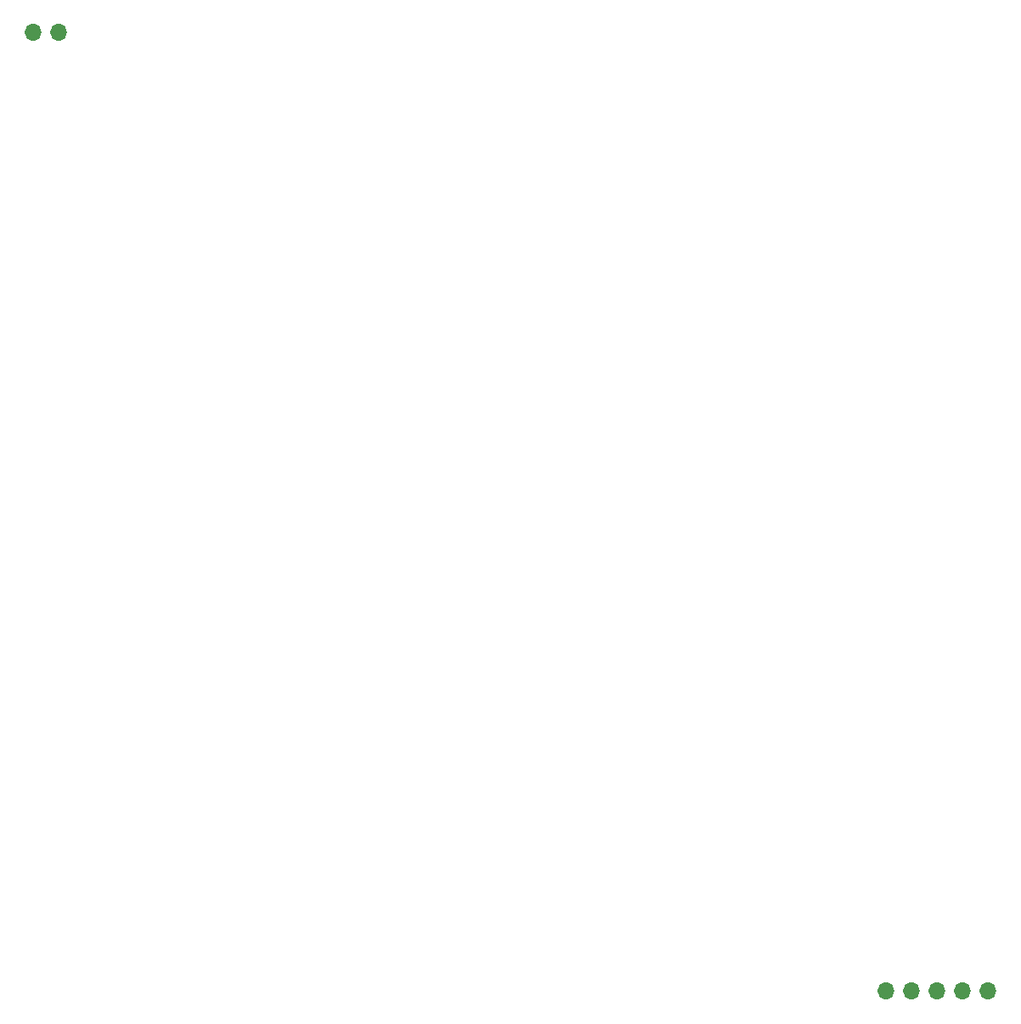
<source format=gbr>
%TF.GenerationSoftware,KiCad,Pcbnew,(5.99.0-3349-gc9824bbd9)*%
%TF.CreationDate,2020-09-24T16:48:39-07:00*%
%TF.ProjectId,Counter,436f756e-7465-4722-9e6b-696361645f70,rev?*%
%TF.SameCoordinates,Original*%
%TF.FileFunction,Soldermask,Bot*%
%TF.FilePolarity,Negative*%
%FSLAX46Y46*%
G04 Gerber Fmt 4.6, Leading zero omitted, Abs format (unit mm)*
G04 Created by KiCad (PCBNEW (5.99.0-3349-gc9824bbd9)) date 2020-09-24 16:48:39*
%MOMM*%
%LPD*%
G01*
G04 APERTURE LIST*
%ADD10O,1.700000X1.700000*%
G04 APERTURE END LIST*
D10*
%TO.C,J1*%
X14000000Y-14000000D03*
X16540000Y-14000000D03*
%TD*%
%TO.C,J2*%
X109220000Y-109500000D03*
X106680000Y-109500000D03*
X104140000Y-109500000D03*
X101600000Y-109500000D03*
X99060000Y-109500000D03*
%TD*%
M02*

</source>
· · · ·
> Problem requirements
Exact repeat, pictures omitted: give every line from the top of the records down to and including the line with "X106680000Y-109500000D03*".

> Response box
<source format=gbr>
%TF.GenerationSoftware,KiCad,Pcbnew,(5.99.0-3349-gc9824bbd9)*%
%TF.CreationDate,2020-09-24T16:48:39-07:00*%
%TF.ProjectId,Counter,436f756e-7465-4722-9e6b-696361645f70,rev?*%
%TF.SameCoordinates,Original*%
%TF.FileFunction,Soldermask,Bot*%
%TF.FilePolarity,Negative*%
%FSLAX46Y46*%
G04 Gerber Fmt 4.6, Leading zero omitted, Abs format (unit mm)*
G04 Created by KiCad (PCBNEW (5.99.0-3349-gc9824bbd9)) date 2020-09-24 16:48:39*
%MOMM*%
%LPD*%
G01*
G04 APERTURE LIST*
%ADD10O,1.700000X1.700000*%
G04 APERTURE END LIST*
D10*
%TO.C,J1*%
X14000000Y-14000000D03*
X16540000Y-14000000D03*
%TD*%
%TO.C,J2*%
X109220000Y-109500000D03*
X106680000Y-109500000D03*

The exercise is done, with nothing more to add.